I've tried 2 different blurring mechanism as following:

blurred = cv2.GaussianBlur(gray, (5, 5), 0) 
blurred = cv2.bilateralFilter(gray, 11, 21, 7)

But the result looks similar as follows:

The green part is the one that detected the word out.

I want to ask, is any way can I improve the rate to detect grid successfully?

Thanks,

Toby.

Solution

I suggest to refrain from using blur and use following approach to improve the results:

_, thresh = cv2.threshold(gray, 240, 255, cv2.THRESH_BINARY)
contours, _ = cv2.findContours(thresh, cv2.RETR_EXTERNAL, cv2.CHAIN_APPROX_SIMPLE)
find contours with four edges and calculate the area of the contour to filter out the small ones
check within the contours for black pixel inside using a threshold value for further filtering the results

Below an example of the result of following this approach:

Notice that you will need appropriate threshold values for the area and number of allowed black "island" pixels within the detected white areas to achieve exactly the same result.
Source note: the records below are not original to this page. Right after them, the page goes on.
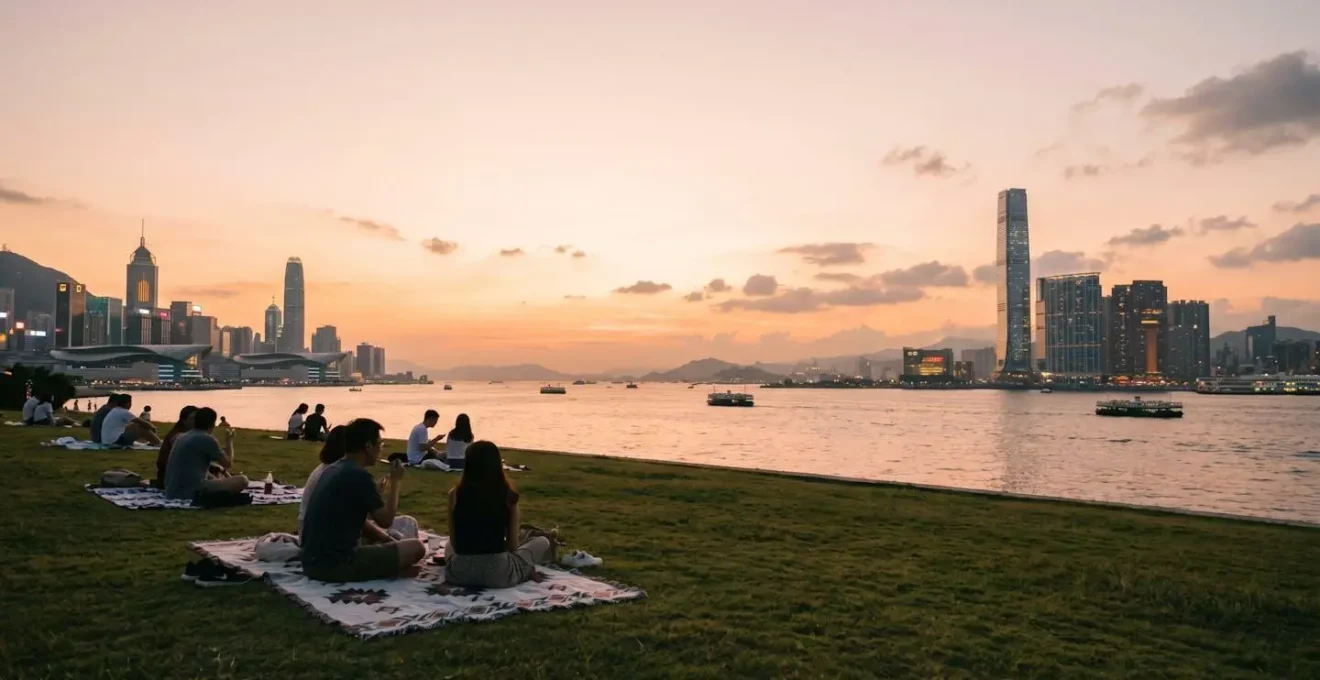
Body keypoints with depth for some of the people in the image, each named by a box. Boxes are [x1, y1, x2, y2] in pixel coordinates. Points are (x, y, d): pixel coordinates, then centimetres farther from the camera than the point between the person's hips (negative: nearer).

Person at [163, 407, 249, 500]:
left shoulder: (181, 437, 17)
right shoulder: (208, 439, -7)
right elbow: (228, 464, 6)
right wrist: (229, 441, 20)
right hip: (192, 492, -9)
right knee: (242, 480, -7)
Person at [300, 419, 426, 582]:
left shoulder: (331, 470, 13)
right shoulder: (359, 476, -15)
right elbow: (386, 520, -7)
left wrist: (385, 538, 17)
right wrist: (395, 481, 4)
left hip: (311, 563, 9)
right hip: (336, 565, -9)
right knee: (416, 548, -7)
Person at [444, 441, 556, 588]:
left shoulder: (455, 494, -3)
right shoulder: (508, 496, -5)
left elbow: (454, 542, 4)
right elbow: (512, 546, 0)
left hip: (459, 572, 1)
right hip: (498, 573, -1)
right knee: (542, 542, 22)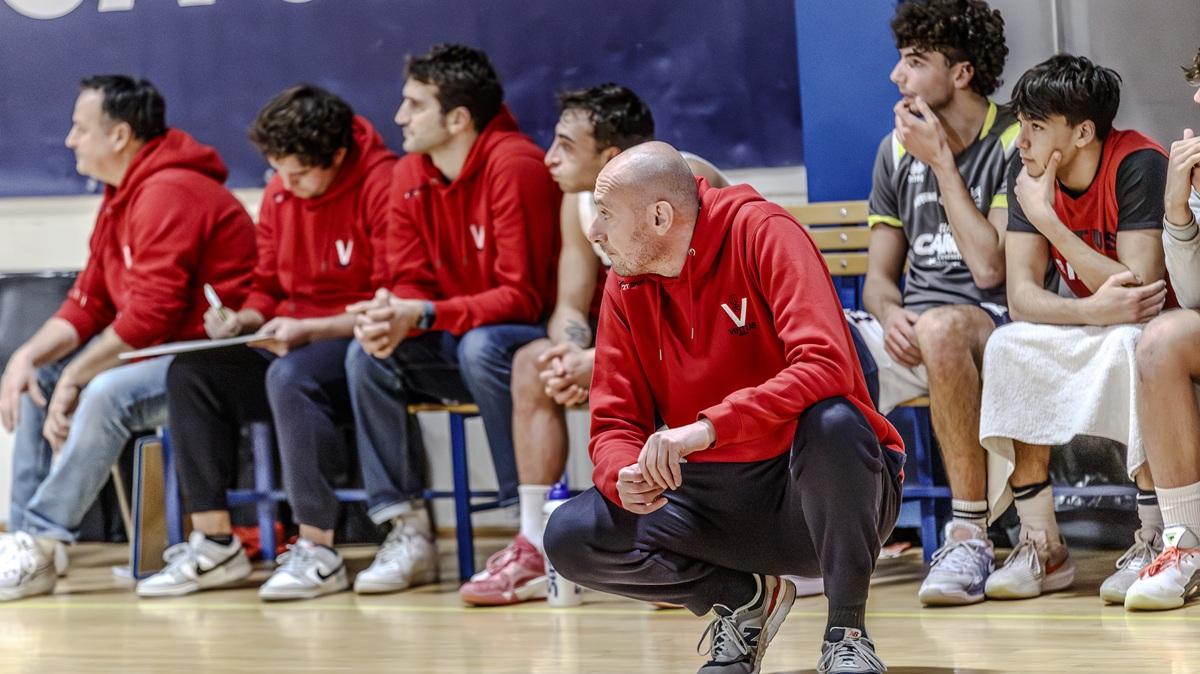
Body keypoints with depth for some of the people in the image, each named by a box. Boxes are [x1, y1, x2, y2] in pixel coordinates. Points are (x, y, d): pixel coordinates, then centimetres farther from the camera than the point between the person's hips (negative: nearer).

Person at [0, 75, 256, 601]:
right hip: (158, 353, 11)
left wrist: (74, 379, -20)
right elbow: (88, 304, 11)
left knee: (106, 394, -33)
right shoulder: (120, 199, 13)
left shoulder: (169, 193, -19)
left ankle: (42, 543, -27)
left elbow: (150, 314, -25)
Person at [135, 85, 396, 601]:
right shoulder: (280, 193, 8)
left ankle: (318, 552, -30)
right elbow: (267, 289, 15)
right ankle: (214, 543, -10)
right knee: (191, 372, -10)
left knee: (290, 375, -35)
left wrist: (308, 329, -24)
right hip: (295, 341, 8)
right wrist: (243, 319, -7)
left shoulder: (381, 185, -15)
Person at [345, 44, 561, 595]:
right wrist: (390, 314, -21)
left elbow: (523, 296, -23)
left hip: (537, 337, -7)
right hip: (456, 344, 7)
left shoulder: (514, 166, -20)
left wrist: (423, 315, -31)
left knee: (481, 348, -36)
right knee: (368, 355, -14)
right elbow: (411, 282, 4)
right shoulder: (410, 176, 2)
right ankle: (407, 531, -12)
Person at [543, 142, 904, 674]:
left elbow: (825, 367, -29)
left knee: (831, 424, -39)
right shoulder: (624, 289, 2)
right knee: (570, 537, -15)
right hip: (719, 503, 5)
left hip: (815, 493, -5)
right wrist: (627, 476, -22)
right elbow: (614, 425, 3)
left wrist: (706, 428, -38)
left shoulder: (762, 233, -15)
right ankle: (743, 597, 8)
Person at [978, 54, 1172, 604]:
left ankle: (1155, 539, -29)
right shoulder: (1029, 175, -6)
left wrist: (1048, 219, -29)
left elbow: (1140, 288, -29)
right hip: (1088, 336, 6)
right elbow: (1021, 294, -13)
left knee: (1129, 343, -37)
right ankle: (1042, 546, -18)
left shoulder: (1138, 165, -22)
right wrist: (1094, 310, -34)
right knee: (1009, 349, -21)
Below the code Which was used to create the above shown image:

import cv2
import numpy as np
# Read the image
image = cv2.imread('cv2bw.jpg')
# Get the dimensions/size of the image
height, width = image.shape[:2]
# Convert the image to grayscale
gray = cv2.cvtColor(image, cv2.COLOR_BGR2GRAY)
# Threshold the grayscale image to extract white regions
_, thresh = cv2.threshold(gray, 240, 255, cv2.THRESH_BINARY)
# Find contours in the thresholded image
contours, _ = cv2.findContours(thresh, cv2.RETR_EXTERNAL, cv2.CHAIN_APPROX_SIMPLE)
for contour in contours:
    # Approximate the contour to a polygon
    epsilon = 0.02 * cv2.arcLength(contour, True)
    approx = cv2.approxPolyDP(contour, epsilon, True)
    # Filter contours based on the number of vertices (parallelograms have 4 vertices)
    if len(approx) == 4:
        # Compute the area of the contour
        area = cv2.contourArea(approx)
        # Specify a minimal size threshold
        minimal_size_threshold = 1000
        # Filter contours based on area
        if area > minimal_size_threshold:
            mask = np.zeros_like(gray)
            cv2.fillPoly(mask, [approx], (255, 255, 255))
            cv2.drawContours(mask, [approx], -1, (0,0,0), 3)
            # Check if there are any black pixels within the masked region
            if np.sum(cv2.bitwise_and(cv2.bitwise_not(thresh), mask) == 255) < 50:
                # Draw the contours on the original image
                cv2.drawContours(image, [approx], -1, (0, 255, 0), 2)
# Display the result
cv2.imshow('Detected Parallelograms', cv2.resize(image, ( int(width*0.5), int(height*0.5) ) )  )
import time
key=0
while key != 113: # -> [q] for quit
    key = cv2.waitKeyEx(0)
    print(key)
    time.sleep(1)
cv2.destroyAllWindows()

Playing a bit around with the parameter the best combination I have found to get the areas with letters was: _, thresh = cv2.threshold(gray, 100, 255, cv2.THRESH_BINARY) if np.sum(cv2.bitwise_and(cv2.bitwise_not(thresh), mask) == 255) > 50:

Here the result:

This is probably some room for further improvement, but the applied method won't be able to get the letters which dark parts overlay the cell grid lines. To get them all I suggest to try implementing guessing of the positions of not detected cells from the contours of the detected ones.